Kamera DSLR Canon Rentan Serangan Peretas

San Francisco – Tak cuma komputer dan smartphone saja, ternyata kamera DSLR juga rentan terhadap serangan dari para peretas.

Laporan terbaru dari firma piranti lunak, Check Point Software Technologies, memaparkan bahwa kamera DSLR Canon ternyata memiliki celah keamanan yg mengkhawatirkan.

Melalui sebuah video yg diunggah ke YouTube, Check Point mendemonstrasikan bahwa kamera DSLR Canon yg dijadikan sample, yakni Canon EOS 80D, dapat disusupi oleh peretas melalui jaringan nirkabel.

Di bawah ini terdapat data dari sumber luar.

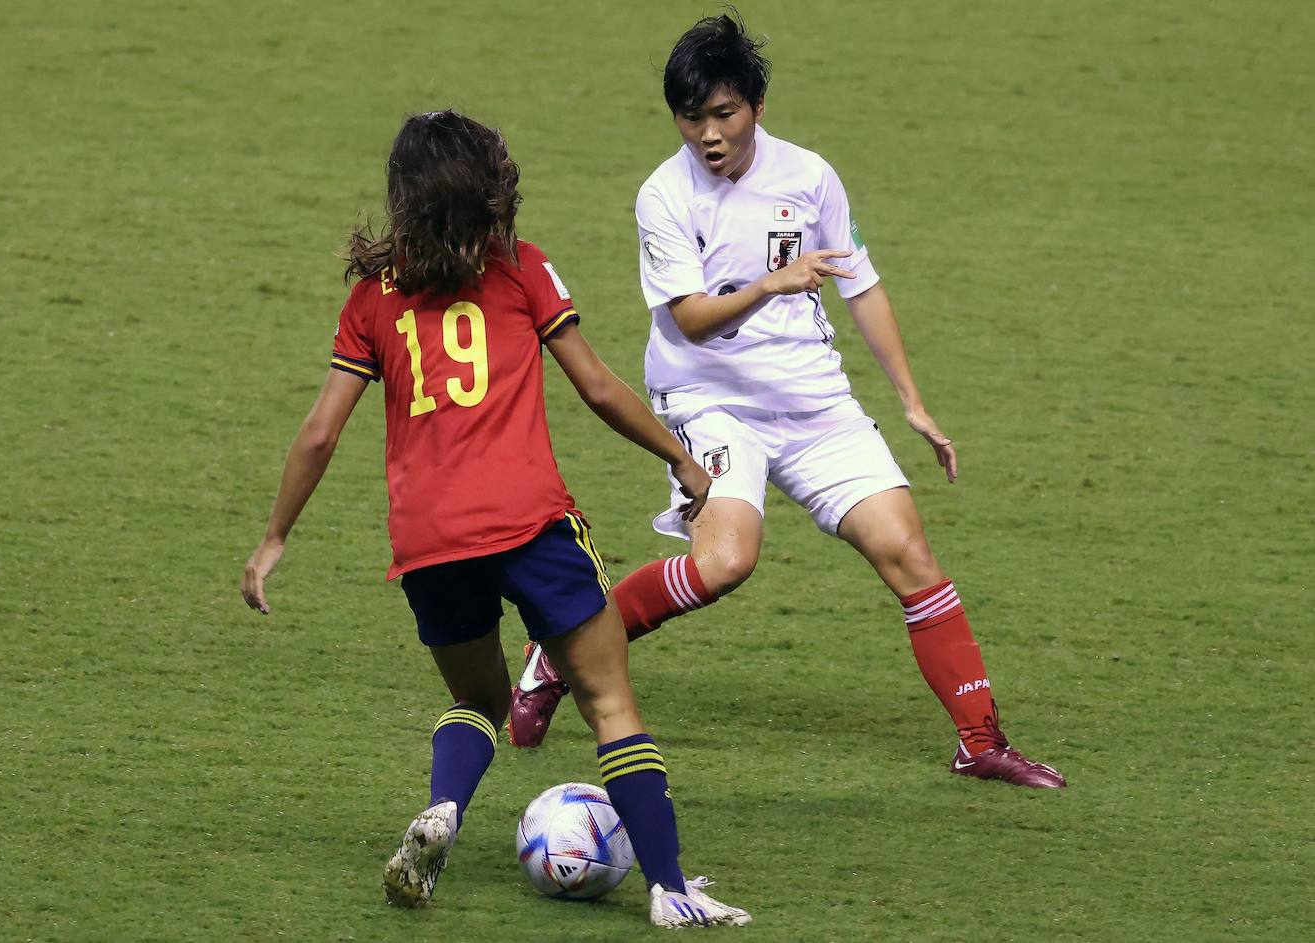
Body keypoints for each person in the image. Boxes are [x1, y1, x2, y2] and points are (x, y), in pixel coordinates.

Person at [509, 15, 1065, 790]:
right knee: (726, 561)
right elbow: (691, 322)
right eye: (691, 116)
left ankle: (980, 741)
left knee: (909, 553)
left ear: (758, 107)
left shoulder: (810, 176)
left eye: (724, 113)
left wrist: (912, 401)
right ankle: (561, 650)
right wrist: (771, 282)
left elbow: (860, 284)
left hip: (812, 402)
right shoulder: (664, 196)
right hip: (709, 399)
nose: (708, 133)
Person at [239, 110, 751, 927]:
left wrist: (273, 540)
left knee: (477, 699)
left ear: (405, 197)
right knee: (610, 702)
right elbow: (599, 387)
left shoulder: (374, 299)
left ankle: (444, 808)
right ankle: (670, 888)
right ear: (491, 188)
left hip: (430, 543)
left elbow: (320, 430)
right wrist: (685, 460)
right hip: (532, 526)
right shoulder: (522, 271)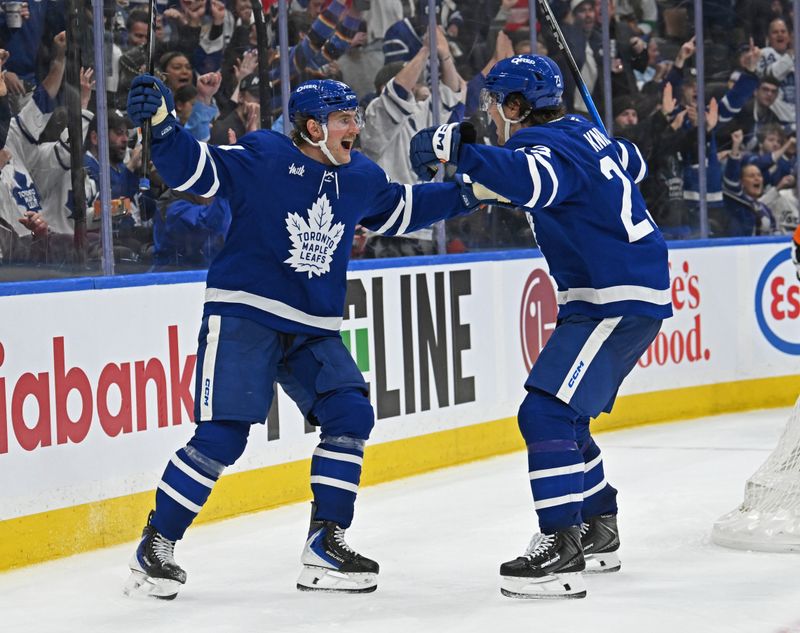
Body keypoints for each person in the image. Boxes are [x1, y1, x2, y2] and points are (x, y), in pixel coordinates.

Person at [123, 73, 479, 600]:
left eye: (355, 117)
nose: (355, 127)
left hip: (312, 327)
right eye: (344, 119)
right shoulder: (264, 154)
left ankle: (324, 544)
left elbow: (402, 208)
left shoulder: (358, 174)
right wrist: (161, 124)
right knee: (223, 436)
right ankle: (155, 545)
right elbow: (195, 171)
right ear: (313, 127)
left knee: (351, 414)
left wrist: (469, 192)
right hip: (247, 314)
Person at [409, 54, 672, 599]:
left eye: (497, 102)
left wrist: (456, 150)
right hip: (613, 293)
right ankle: (599, 525)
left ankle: (562, 545)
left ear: (516, 105)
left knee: (544, 411)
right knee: (567, 417)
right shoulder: (586, 134)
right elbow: (634, 161)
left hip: (612, 297)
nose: (493, 112)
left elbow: (533, 181)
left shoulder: (543, 148)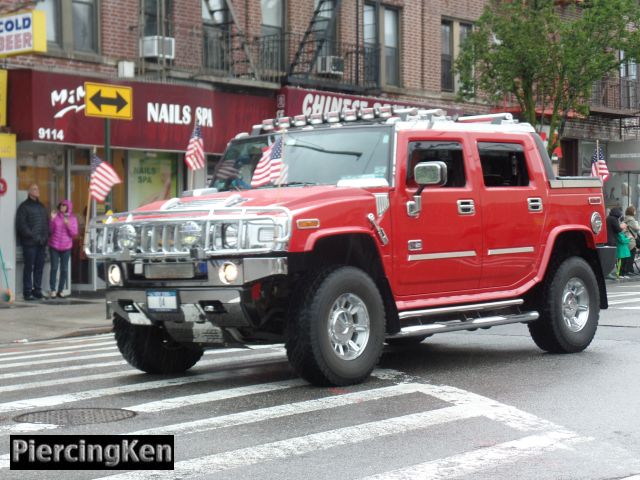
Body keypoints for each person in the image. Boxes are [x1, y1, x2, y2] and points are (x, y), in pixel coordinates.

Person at [15, 183, 49, 300]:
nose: (37, 190)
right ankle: (27, 292)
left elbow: (46, 224)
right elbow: (22, 226)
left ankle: (37, 290)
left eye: (38, 188)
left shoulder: (41, 206)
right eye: (34, 189)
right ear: (29, 192)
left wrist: (45, 238)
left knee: (39, 268)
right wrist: (34, 237)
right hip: (29, 244)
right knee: (28, 268)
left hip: (41, 244)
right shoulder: (24, 207)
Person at [48, 199, 78, 298]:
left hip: (66, 246)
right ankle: (52, 290)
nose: (62, 207)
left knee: (64, 269)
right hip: (54, 246)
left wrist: (67, 224)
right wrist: (52, 220)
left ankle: (60, 290)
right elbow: (50, 231)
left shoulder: (72, 218)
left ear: (68, 207)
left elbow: (74, 233)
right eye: (61, 205)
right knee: (54, 268)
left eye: (64, 205)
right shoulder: (55, 217)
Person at [605, 207, 624, 280]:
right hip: (611, 240)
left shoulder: (609, 218)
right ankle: (610, 273)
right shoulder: (613, 219)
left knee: (609, 257)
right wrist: (622, 227)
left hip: (608, 240)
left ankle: (609, 273)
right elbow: (618, 229)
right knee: (612, 257)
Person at [623, 206, 640, 275]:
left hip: (627, 238)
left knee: (628, 255)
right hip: (631, 240)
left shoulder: (625, 218)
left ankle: (628, 270)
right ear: (632, 211)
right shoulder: (631, 219)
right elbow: (636, 228)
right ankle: (629, 270)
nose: (635, 212)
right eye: (634, 210)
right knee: (631, 256)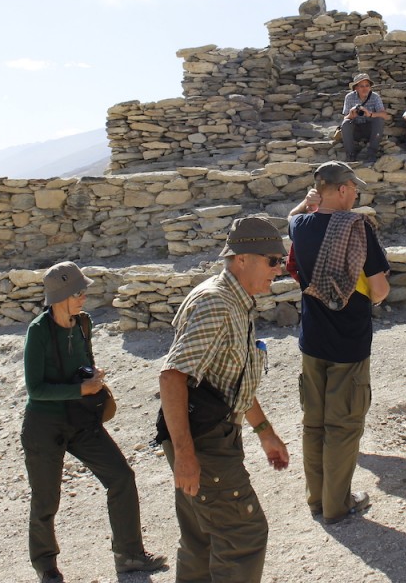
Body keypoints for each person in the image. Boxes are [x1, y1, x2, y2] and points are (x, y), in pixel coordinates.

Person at [159, 216, 291, 582]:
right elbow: (172, 377)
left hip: (206, 435)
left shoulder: (237, 301)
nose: (279, 270)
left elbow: (228, 383)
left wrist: (264, 431)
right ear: (242, 259)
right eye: (273, 260)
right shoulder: (217, 304)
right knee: (243, 537)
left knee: (202, 539)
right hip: (204, 442)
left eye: (281, 262)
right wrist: (186, 456)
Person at [21, 261, 166, 583]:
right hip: (44, 426)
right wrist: (79, 388)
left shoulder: (83, 324)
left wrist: (92, 378)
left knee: (122, 477)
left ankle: (129, 554)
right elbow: (35, 389)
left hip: (81, 420)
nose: (84, 297)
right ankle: (46, 567)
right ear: (61, 295)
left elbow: (84, 364)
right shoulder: (38, 331)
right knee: (47, 500)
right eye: (78, 292)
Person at [288, 161, 391, 524]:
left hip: (312, 340)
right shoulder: (357, 227)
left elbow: (292, 216)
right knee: (343, 425)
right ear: (344, 188)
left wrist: (307, 203)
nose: (357, 194)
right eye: (355, 188)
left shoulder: (300, 225)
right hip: (349, 342)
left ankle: (317, 499)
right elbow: (379, 289)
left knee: (313, 422)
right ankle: (337, 504)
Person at [341, 72, 388, 163]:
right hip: (356, 128)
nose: (365, 88)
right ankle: (350, 155)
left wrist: (370, 114)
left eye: (367, 85)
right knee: (345, 123)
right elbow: (345, 117)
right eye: (361, 86)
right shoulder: (349, 97)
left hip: (370, 128)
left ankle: (372, 153)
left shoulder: (375, 97)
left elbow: (384, 115)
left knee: (379, 120)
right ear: (356, 88)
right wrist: (351, 115)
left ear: (370, 87)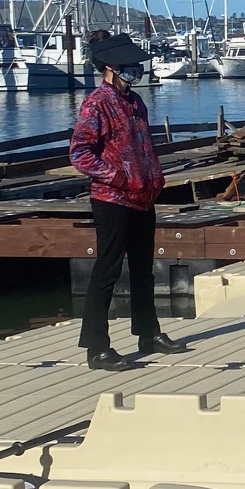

Celah keamanan ini tampak mampu dimanfaatkan oleh para peretas saat pengguna kamera DSLR hendak mentransfer foto dari kamera ke perangkat lain, misalnya laptop, melalui jaringan WiFi.

Ketika disusupi, foto-foto yg tersimpan di memori kamera dapat dengan mudahnya dienkripsi oleh para peretas cuma dengan sejumlah perintah melalui command center.

Tak cuma itu, saat ransomware berhasil terpasang, kamera DSLR pengguna juga mampu terkunci dan tak dapat dipakai buat menelusuri gambar-gambar yg tersimpan di dalamnya. Artinya, foto dan menu kamera pun tak dapat diakses oleh para pemilik kamera DSLR tersebut.

Mengutip The Verge, Check Point telah melaporkan hal tersebut kepada Canon pada Maret lalu. Kemudian pada Mei, Check Point dan Canon akan bekerja sama buat menggodok pembaruan firmware (patch) buat mengantisipasi persoalan tersebut.

Namun, hingga ketika ini, belum ada patch atau pembaruan firmware yang mampu menutup celah keamanan tersebut.

Meski demikian, buat ketika ini, pihak Canon, melalui blog resminya, mengingatkan para pengguna kamera DSLR besutannya agar lebih berhati-hati dalam memanfaatkan jaringan WiFi umum, bagi sekadar memindahkan foto dari kamera.

Perusahaan yang berasal Jepang ini juga menyarankan pengguna kamera DSLR mereka buat memperbarui firmware kamera melalui sumber terpercaya, dan mematikan fitur-fitur wireless kamera ketika tak digunakan.